What to Do After Surgery

These are the steps to take following having a feral cat spayed or neutered.

Setup

  • Spread a plastic liner on the floor covered with a layer of newspaper on top of it under trap in case the cat has an accident overnight.
  • Keep the cat in the trap lined with clean newspaper throughout the recovery period. Only transfer to a cage the following day if they are kittens or cats you plan to socialize. Keep the trap covered with a sheet or towel at all times to help keep them calm and to reduce their stress.
  • Hold the cat in a quiet indoor room, i.e. a garage or bathroom, in a comfortable environment. They are susceptible to heat and cold while recovering from the anesthesia. Kittens must be kept warm because they are vulnerable to anesthetic-related hypothermia.

As the Cat Wakes Up

  • The cat will be groggy and need to sleep off the anesthesia overnight.
  • Do not disturb the cat by reaching into the trap – they may overreact and bite.
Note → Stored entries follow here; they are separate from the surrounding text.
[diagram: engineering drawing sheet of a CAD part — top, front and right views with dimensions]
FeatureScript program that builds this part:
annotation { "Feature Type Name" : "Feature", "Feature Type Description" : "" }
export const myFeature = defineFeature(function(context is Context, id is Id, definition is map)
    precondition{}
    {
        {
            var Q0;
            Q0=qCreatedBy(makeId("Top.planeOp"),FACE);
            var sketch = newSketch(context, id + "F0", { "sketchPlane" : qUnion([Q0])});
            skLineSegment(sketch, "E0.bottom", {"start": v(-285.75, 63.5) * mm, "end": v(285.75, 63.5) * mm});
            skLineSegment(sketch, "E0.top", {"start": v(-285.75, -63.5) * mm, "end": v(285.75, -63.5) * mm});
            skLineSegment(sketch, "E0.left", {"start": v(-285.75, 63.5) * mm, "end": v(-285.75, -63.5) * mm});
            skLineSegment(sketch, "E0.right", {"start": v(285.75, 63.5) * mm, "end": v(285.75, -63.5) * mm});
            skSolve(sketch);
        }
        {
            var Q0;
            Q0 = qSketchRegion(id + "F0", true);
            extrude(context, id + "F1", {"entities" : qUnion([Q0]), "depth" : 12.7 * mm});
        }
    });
Do not try to touch the cat.
  • Normal behaviors during recovery include: deep sleep, head bobbing, wobbly movements, fast breathing, and shivering. Bleeding from the right ear tip is expected, but should stop by the next day.
  • Abnormal behaviors include continual bleeding from the surgery area, prolonged recovery time (still inactive and lethargic, 6+ hours after surgery), vomiting, difficulty breathing, or getting drowsy or weak again after waking up. Contact your veterinarian.
  • If a cat is vomiting while still unconscious, her head should be turned to avoid choking. Sometimes you can do this by tipping the trap to change the cat’s position.

Feeding the Cat

  • Provide water once the cat regains consciousness.
  • Kittens are usually ready to eat four to six hours after surgery, or shortly after waking from the anesthesia. Feeding them before release is recommended to prevent hypoglycemia.
  • Adults can be given a small amount of canned food eight hours after surgery which is easier to digest than dry food but the cat may not have an appetite.
  • Mix a little water in with the wet food. Be careful when opening carrier or trap that the cat does not try to escape. Open the door ever so slightly – just enough to slide the can in. Keep hand out of the trap and always relock the trap door.

Returning the Cat

  • Your veterinarian should use dissolving sutures so that the cat does not need to return to the clinic.
  • Cats, male and female, including females who are pregnant, can be returned to their colony site only if alert and clear eyed, barring severe, inclement weather, and the following guidelines are recommended.
    • Release the cat ONLY if they seem healthy and stable following surgery!
    • Males: Release next day (24 hours after surgery)
    • Females: Release after 2-3 days unless they are lactating. If cat is lactating, release 24 hours after surgery. Even young kittens will survive overnight without nursing.
  • Release the cat at the site where they were trapped. Provide fresh water and food. The cat may disappear for a few hours or a day but they will return after they have calmed down.
  • Open the front door of the trap and pull back the cover. Or, if the trap has a rear door, pull off the cover, pull that door up and off, and then walk away. Do not be concerned if the cat hesitates a few moments before leaving. She is simply reorienting herself to her surroundings.
  • Make sure you have the number of your veterinarian or a nearby emergency clinic handy in case it is needed.

Next Steps

  • Thoroughly clean the traps with a bleach solution once the cat has been returns.
  • After a short break, trap the remaining members of the colony to complete the colony’s trap-neuter-return effort.
  • Be prepared for the fact that you may re-trap cats that are already ear-tipped. If you do, it is sometimes best to hold that cat in the trap until the cats you are aiming for have been trapped. It is essential to fix every cat in the colony, even the males.